===== Document extract

Posted July 28 2007 - 03:19 AM
Yes, of course they would say something like that rather than, let's say make a comment about "the negligent rights holders/producers who were too lazy (or cheap or ignorant) to bother to renew their copyrights". Or in the case of something like Ozzie and Harriet, never even bothered to have the copyrights registered to begin with. Some gall if you ask me. SFM is still pissed off that they got their asses kicked in court by Daystar Corporation, nee Timeless, in a battle over an early television series called Crusade in Europe. The case went to the Supreme Court and SFM in conjunction with Fox lost, spending millions in the process. Here's a review of the case:
III. Dastar v. Twentieth Century Fox
In 1948, Doubleday copyrighted and published General Dwight D. Eisenhower’s book, Crusade in Europe, which was about the allied campaign in Europe during World War II. Doubleday granted exclusive television rights to an affiliate of Twentieth Century Fox, and Fox arranged for Times, Inc. to produce a television series based on the copyrighted book. The television series, also called Crusade in Europe, was first broadcasted in 1949 with twenty-six episodes. Fox held the copyright.19 Furthermore, in 1975, Doubleday renewed the copyright on the book, Crusade in Europe, but Fox did not renew the copyright on the television series, Crusade in Europe. The copyright on the television series expired in 1977, and the series entered the public domain.20 In 1988, Fox reacquired the television rights in the book,21 but obviously not the copyright, which was lost when the television series entered the public domain.

==========
===== Material provided

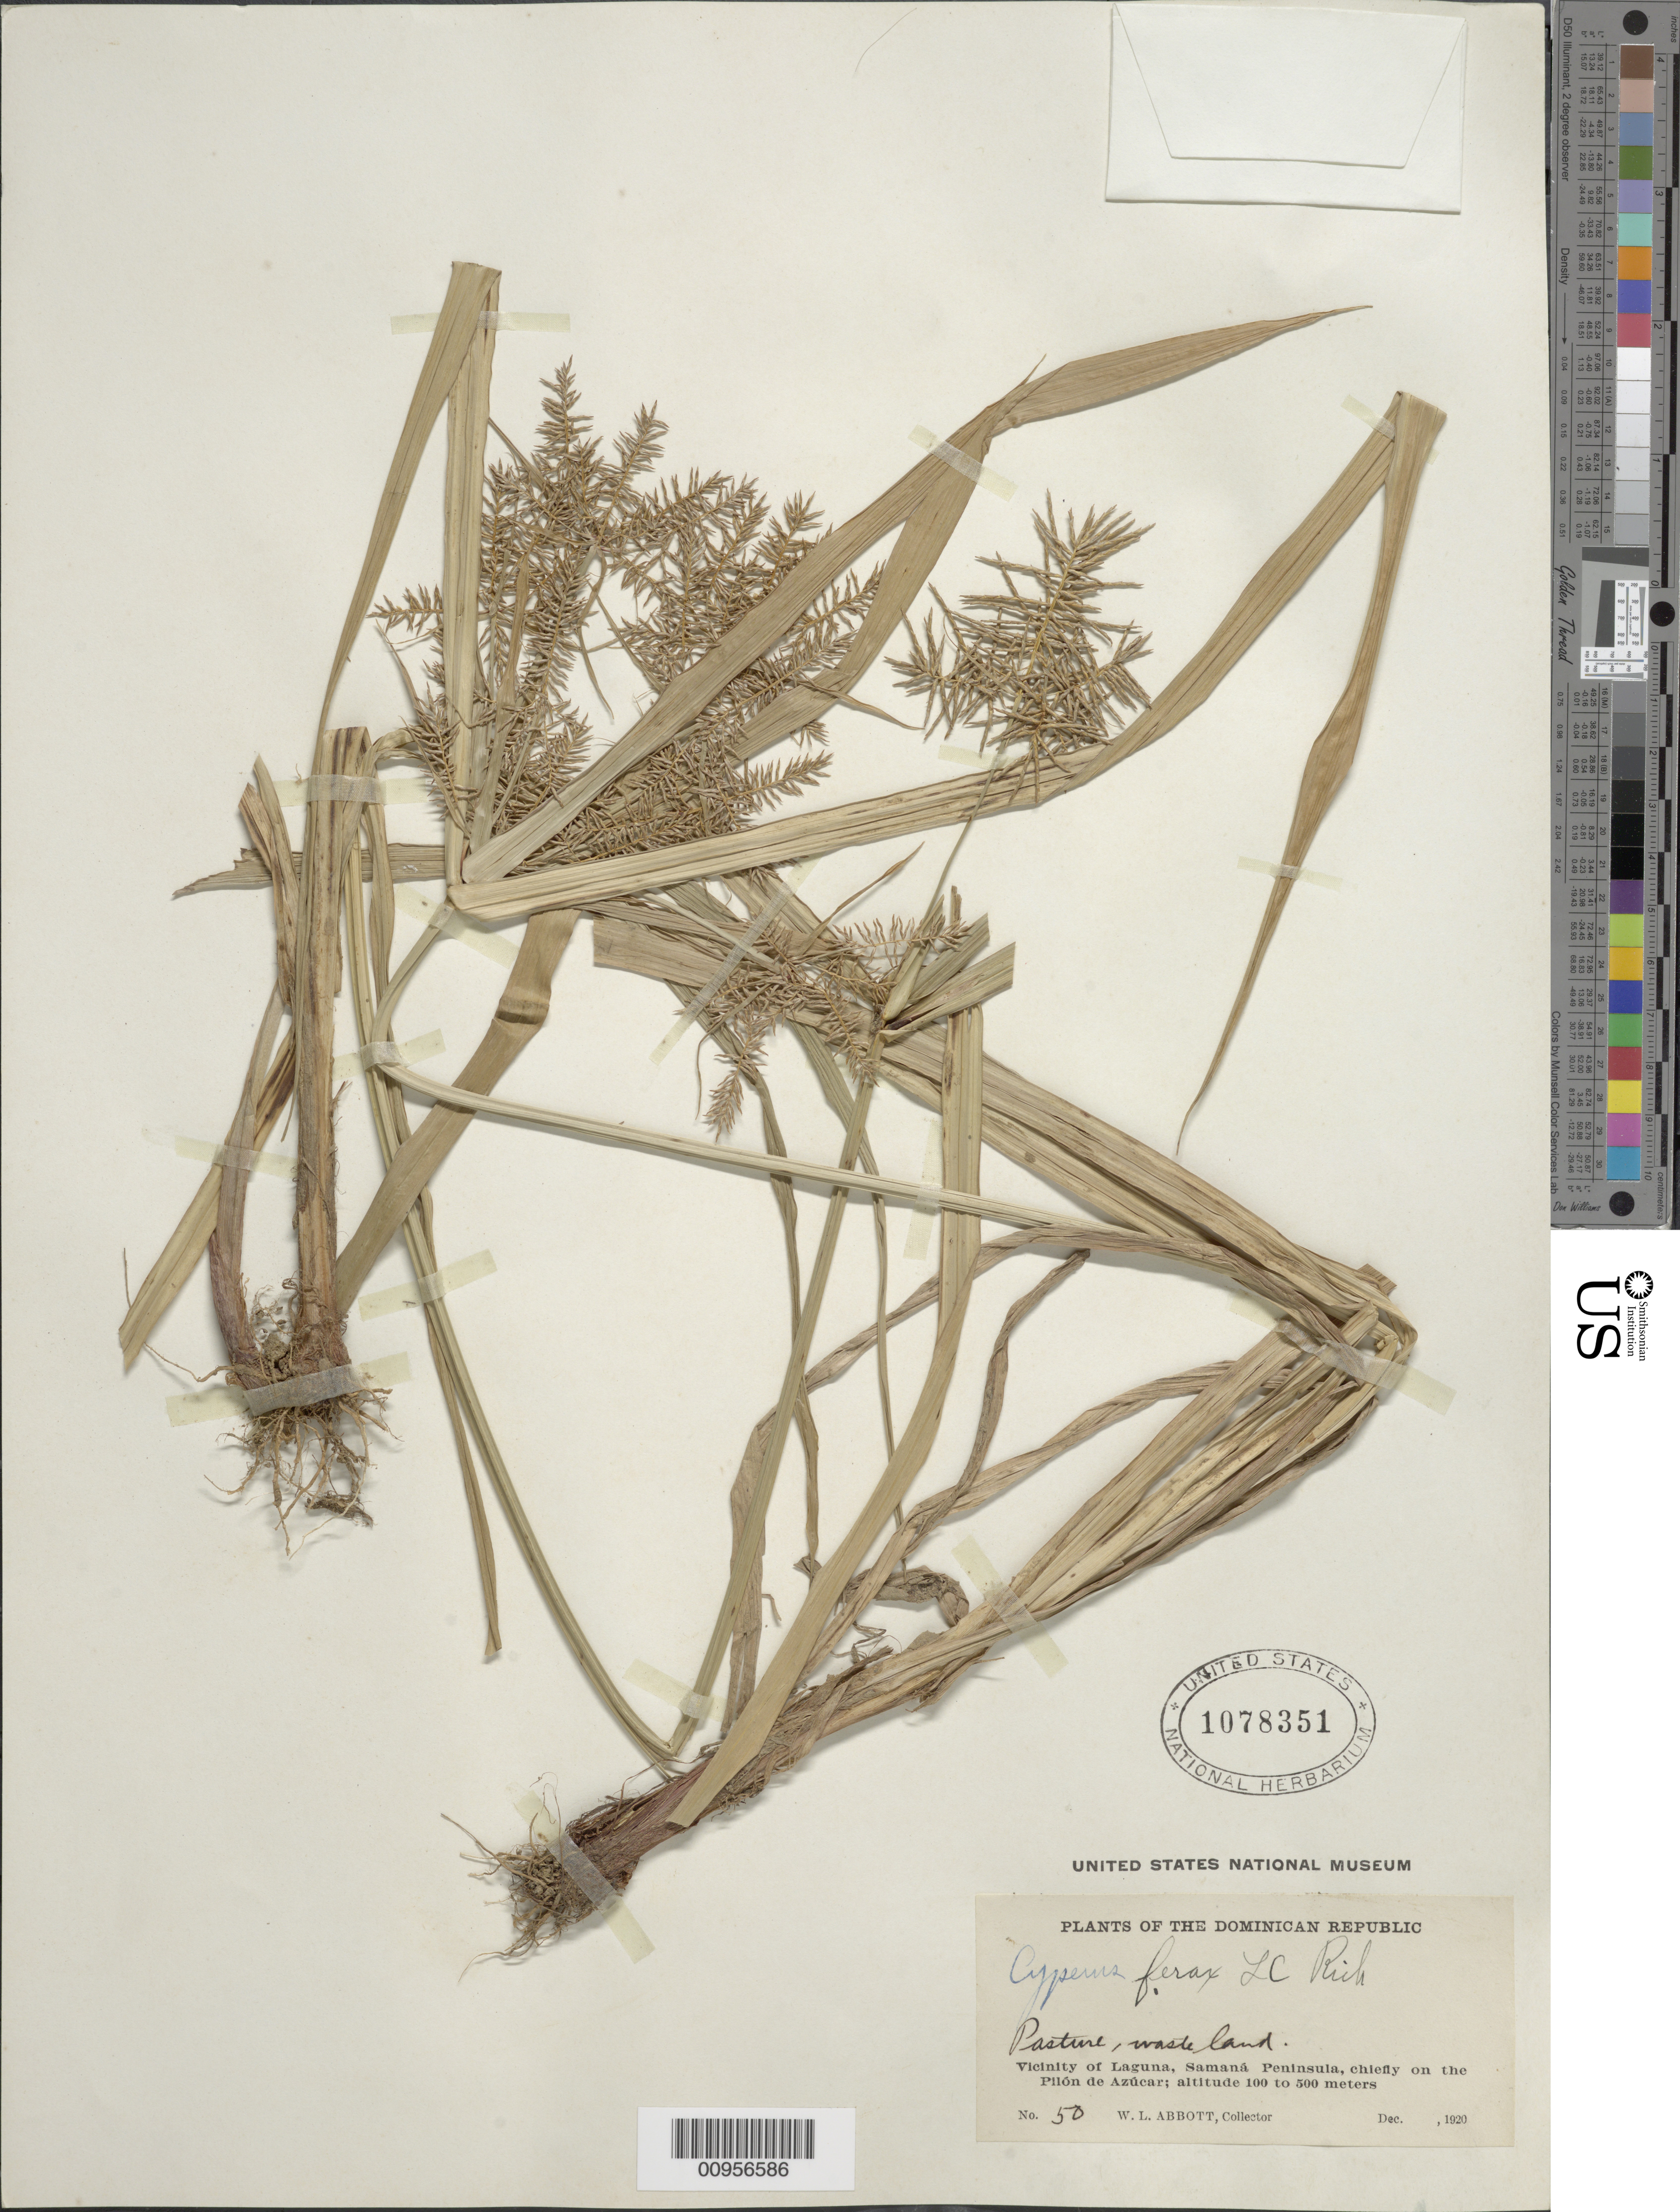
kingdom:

==========

• **Tasks to complete**:
A) According to the post, in what year did the copyright on the Crusade in Europe television series expire?
B) Explain why the post says the Crusade in Europe television series entered the public domain.
The listing above has nothing to do with the post.

• **The answers**:
A) 1977

B) Fox held the copyright on the series but did not renew it, even though Doubleday renewed the copyright on the book in 1975. As a result, the series' copyright expired in 1977 and the series entered the public domain.